WISSENSCHAFT UND BILDUNG
Asiaten besiedelten Amerika in drei Wellen
Baku, den 12. Juli (AZERTAG). Sie kamen in Etappen über die Beringstraße, vor ihnen lag ein menschenleerer Kontinent. In mindestens drei Wellen haben sich die ersten Bewohner Amerikas in ihrer neuen Heimat angesiedelt. Das zeigt die Auswertung einer riesigen Erbgutstudie.
Dass Amerika aus Asien über die Beringstraße besiedelt wurde, ist weitgehend unstrittig - unklar war bisher jedoch, wie oft das passierte. Die meisten heutigen Ureinwohner Nord- und Südamerikas hatten Vorfahren in einer Einwanderungswelle, die sich vor mindestens 15.000 Jahren ereignete. Steinwerkzeuge künden von den frühen Siedlern.
Eine groß angelegte Erbgutstudie belegt nun, dass es nach der ersten noch mindestens zwei weitere, wenn auch kleinere Einwanderungswellen gegeben hat. Ein internationales Forscherteam berichtet im Fachmagazin „Nature“ über die Analyse von rund 365.000 DNA-Sequenzen amerikanischer Ureinwohner - von kanadischen Inuit bis hin zu chilenischen Indios.

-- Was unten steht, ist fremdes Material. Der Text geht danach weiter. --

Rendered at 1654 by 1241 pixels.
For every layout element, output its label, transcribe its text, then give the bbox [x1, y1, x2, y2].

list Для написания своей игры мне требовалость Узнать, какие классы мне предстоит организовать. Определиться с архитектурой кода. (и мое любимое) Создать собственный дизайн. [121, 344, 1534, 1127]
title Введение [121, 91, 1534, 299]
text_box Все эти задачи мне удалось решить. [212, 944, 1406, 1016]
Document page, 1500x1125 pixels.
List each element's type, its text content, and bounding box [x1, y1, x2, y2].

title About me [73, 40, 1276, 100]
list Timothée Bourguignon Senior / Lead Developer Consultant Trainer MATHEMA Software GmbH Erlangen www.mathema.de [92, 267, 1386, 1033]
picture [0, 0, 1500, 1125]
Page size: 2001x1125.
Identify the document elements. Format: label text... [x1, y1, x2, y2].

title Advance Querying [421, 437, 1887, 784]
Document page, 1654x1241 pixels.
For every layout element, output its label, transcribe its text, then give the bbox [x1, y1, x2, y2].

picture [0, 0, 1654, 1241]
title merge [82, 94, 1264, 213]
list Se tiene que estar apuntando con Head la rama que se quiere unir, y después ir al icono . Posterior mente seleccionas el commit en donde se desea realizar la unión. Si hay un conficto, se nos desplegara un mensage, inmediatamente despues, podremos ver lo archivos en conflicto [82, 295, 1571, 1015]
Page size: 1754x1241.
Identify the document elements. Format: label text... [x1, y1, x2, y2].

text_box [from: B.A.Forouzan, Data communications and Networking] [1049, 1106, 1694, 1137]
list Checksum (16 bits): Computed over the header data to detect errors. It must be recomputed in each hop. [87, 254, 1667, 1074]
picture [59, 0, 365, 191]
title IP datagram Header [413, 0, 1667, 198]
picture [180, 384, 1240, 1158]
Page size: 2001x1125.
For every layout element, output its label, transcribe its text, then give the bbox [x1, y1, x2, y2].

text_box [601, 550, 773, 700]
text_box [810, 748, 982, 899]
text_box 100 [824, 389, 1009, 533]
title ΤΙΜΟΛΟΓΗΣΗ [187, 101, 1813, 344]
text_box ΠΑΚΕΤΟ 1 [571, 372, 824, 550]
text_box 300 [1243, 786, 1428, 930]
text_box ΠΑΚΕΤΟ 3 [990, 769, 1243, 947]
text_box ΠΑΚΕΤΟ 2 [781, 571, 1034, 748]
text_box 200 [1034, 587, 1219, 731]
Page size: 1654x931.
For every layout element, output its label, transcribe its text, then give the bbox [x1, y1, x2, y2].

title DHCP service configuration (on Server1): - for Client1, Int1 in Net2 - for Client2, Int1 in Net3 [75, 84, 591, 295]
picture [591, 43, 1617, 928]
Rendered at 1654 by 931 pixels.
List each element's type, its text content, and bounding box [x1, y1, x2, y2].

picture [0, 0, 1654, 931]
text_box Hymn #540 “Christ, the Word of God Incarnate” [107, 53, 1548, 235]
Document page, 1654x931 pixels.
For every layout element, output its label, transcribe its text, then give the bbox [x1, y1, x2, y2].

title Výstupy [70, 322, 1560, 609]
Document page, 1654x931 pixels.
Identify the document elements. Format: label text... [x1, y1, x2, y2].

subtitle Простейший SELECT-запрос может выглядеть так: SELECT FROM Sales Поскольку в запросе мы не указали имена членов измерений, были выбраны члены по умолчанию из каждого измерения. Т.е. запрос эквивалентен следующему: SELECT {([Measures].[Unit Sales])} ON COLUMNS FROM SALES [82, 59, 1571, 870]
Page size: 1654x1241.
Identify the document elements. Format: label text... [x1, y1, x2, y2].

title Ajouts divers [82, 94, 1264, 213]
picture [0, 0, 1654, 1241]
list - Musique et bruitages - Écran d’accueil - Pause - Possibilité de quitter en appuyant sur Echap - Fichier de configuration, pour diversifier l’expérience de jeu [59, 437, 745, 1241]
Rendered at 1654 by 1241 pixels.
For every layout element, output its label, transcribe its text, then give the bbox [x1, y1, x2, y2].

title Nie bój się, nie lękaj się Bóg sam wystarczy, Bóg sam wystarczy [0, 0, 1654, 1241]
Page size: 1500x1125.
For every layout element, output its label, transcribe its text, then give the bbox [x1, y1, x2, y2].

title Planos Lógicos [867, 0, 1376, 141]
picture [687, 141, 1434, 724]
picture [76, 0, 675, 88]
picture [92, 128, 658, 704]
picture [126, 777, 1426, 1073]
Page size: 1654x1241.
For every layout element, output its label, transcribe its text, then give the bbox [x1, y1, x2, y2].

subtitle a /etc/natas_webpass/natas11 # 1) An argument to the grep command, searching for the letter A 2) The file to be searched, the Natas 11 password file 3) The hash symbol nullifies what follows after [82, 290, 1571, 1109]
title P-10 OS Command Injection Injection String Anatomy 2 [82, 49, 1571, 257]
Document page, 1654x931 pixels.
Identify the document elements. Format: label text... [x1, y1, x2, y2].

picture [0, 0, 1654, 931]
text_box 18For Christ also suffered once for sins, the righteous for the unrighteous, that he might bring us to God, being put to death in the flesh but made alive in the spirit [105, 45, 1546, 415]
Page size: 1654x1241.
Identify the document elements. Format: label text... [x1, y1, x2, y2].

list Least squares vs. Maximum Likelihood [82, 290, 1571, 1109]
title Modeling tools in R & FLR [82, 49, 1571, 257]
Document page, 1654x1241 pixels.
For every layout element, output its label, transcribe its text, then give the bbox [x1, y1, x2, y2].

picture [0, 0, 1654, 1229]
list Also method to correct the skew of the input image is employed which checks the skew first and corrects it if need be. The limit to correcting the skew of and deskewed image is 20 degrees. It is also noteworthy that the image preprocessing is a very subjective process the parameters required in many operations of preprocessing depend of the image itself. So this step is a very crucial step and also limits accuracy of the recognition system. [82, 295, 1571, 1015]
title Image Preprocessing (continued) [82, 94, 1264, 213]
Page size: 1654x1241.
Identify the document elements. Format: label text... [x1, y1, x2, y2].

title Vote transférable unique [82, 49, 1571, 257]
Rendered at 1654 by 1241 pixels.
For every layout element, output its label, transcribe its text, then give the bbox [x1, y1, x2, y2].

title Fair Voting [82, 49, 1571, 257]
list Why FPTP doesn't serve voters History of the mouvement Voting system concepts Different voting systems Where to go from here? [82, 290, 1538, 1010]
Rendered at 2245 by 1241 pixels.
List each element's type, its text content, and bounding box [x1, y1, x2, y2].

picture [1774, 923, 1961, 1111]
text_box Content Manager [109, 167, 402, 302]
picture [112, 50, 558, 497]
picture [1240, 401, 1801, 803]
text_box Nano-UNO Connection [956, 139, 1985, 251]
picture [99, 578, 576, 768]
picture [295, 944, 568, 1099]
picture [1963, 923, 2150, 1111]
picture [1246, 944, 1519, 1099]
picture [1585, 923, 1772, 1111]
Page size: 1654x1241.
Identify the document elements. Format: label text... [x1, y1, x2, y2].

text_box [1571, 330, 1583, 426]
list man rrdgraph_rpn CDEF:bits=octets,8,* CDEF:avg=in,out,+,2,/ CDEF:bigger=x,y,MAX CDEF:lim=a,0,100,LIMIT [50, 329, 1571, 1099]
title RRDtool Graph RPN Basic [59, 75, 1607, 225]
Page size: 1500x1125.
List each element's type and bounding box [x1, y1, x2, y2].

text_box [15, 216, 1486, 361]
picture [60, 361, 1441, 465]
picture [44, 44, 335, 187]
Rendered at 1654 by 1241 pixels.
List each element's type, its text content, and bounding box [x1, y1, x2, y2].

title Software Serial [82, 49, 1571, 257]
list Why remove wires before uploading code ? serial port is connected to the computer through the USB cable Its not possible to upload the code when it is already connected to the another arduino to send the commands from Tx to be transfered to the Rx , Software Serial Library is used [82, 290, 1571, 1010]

„Die Erforschung der amerikanischen Ureinwohner ist aufgrund ihrer heutigen starken Vermischung mit Europäern und Afrikanern sehr kompliziert“, sagt Studienkoordinator Andrés Ruiz-Linares vom University College London. Mit ihrer Analyse sei es jedoch möglich gewesen, die europäischen und afrikanischen Linien herauszufiltern. Die Arbeit stelle damit die bisher umfangreichste Studie über die genetische Vielfalt der amerikanischen Urbevölkerung dar, betonen die Forscher.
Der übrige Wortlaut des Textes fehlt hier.